Mit dieser Zahnleiste streicht die Grille über die "Schrillkante"
des darunterliegenden linken Flügels.
Wie bei einem Kamm, der über eine Tischkante streift,
entsteht ein schnarrendes Geräusch.
Dieses leise Zirpen überträgt sich auf Membranen in den Flügeln,
die, leicht angehoben, wie Verstärker arbeiten.
Und die Geräusche in die Umgebung abstrahlen.
Bis zu 50 Meter weit.
Ein Termingeschäft ist auch die Landwirtschaft.
Nicht selten bringen Bauern ihre Ernte auch nachts ein.
Das oft unberechenbare Wetter zwingt sie dazu.
Ihnen drohen sonst Ernteverluste.
Deshalb bekommen die Landwirte Ausnahme-Regelungen.
Die riesigen Mähdrescher laufen dann bis tief in die Nacht.
Von der Magie der Finsternis ist nun allerdings nichts mehr zu spüren.
Der Mittelberg in Sachsen-Anhalt:
Hier entdeckten Raubgräber 1999 einen wahren Super-Schatz.
Einen archäologischen Jahrhundert-Fund.
Die Himmelscheibe von Nebra.
Sie zeigt die weltweit älteste konkrete Darstellung
astronomischer Phänomene.
Auf dem unteren Bogen der Bronzescheibe
erscheint eine Sonnenbarke während ihrer nächtlichen Fahrt.
Die Bögen links und rechts markieren den Horizont.
Zu sehen sind 32 Sterne und offenbar Sonne und Mond in ihrem Himmelslauf.
Sieben eng aneinander liegende Goldpunkte
symbolisieren die Plejaden.
Verschwand dieser Sternhaufen im März am westlichen Abendhimmel,
wussten die Bauern, dass es Zeit ist, zu säen.
Die Himmelsscheibe von Nebra, ein 3600 Jahre alter Bauernkalender.
Die Menschen haben schon, seit wir die Geschichte verfolgen können, von Sternbildern gesprochen. Die Geschichten setzten sich dann über die Jahrhunderte und durch die Völker fort. Es gibt auch in Deutschland viele Geschichten, die dazu erzählt werden, auch viele Sternbilder gemacht werden. Die Plejaden spielen eine große Rolle. Man kann immer über den Großen Wagen und den Bären Erzählungen machen. Die heißen ja auch so, dass einen das lockt, zu erzählen. Der Große Wagen ist eines der bekanntesten Sternbilder
und auf der Nordhalbkugel immer zu sehen.

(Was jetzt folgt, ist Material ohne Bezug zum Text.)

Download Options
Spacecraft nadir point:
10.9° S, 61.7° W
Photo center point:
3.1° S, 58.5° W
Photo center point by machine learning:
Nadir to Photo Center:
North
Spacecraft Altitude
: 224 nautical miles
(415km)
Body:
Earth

In Niedersachsen erzählt man sich vom Mythos des Jägers Hackelberg.
Der wird bei der Jagd von einem Keiler tödlich verletzt.
Hackelbergs letzter Wille:
Sein Lieblingspferd soll ihn zu seiner letzten Ruhestätte bringen.
Das Pferd aber geht samt Wagen und Hackelberg durch und verschwindet.
Der Jäger findet seither keinen Frieden
und irrt deswegen ruhelos im Himmel umher.
Wenn man irgendwo steht und in einen klaren Nachthimmel schaut. Und man wirklich schauen kann. Und diese Abermilliarden von Sternpunkten am Himmel sieht, kommt man sich so unfassbar klein vor. Und dennoch ist man vielleicht auch beglückt, dass man dazugehört. Man ist zwar nur ein ganz kleines Pünktchen, aber man gehört dazu. In manchen Sommernächten lassen sich "leuchtende Nachtwolken" beobachten.
Himmlische Phänomene, die in etwa 80 km Höhe silbrig-blau schimmern.